*** Available records ***
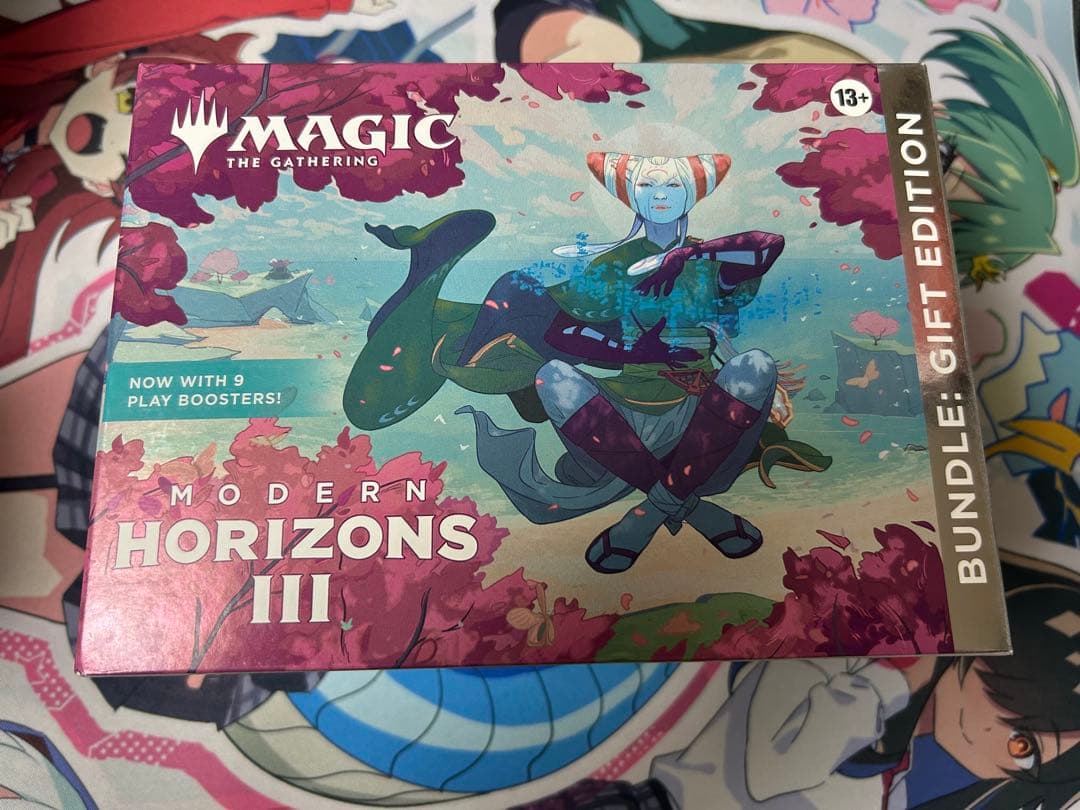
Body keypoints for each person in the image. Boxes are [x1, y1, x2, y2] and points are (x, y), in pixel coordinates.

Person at [346, 151, 826, 573]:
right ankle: (688, 507)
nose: (661, 194)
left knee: (757, 365)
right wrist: (636, 352)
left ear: (693, 195)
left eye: (674, 185)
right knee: (553, 376)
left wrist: (690, 254)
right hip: (624, 418)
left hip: (705, 417)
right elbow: (560, 330)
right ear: (632, 197)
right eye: (648, 185)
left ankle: (646, 514)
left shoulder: (711, 261)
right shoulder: (613, 265)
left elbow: (768, 245)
*** End of Available records ***
Every line of the entries that includes "right" must be copied into the answer.

**Result of this task:**
right ankle: (688, 507)
right wrist: (636, 352)
right knee: (553, 376)
right hip: (624, 418)
right elbow: (560, 330)
right ear: (632, 197)
right eye: (648, 185)
right shoulder: (613, 265)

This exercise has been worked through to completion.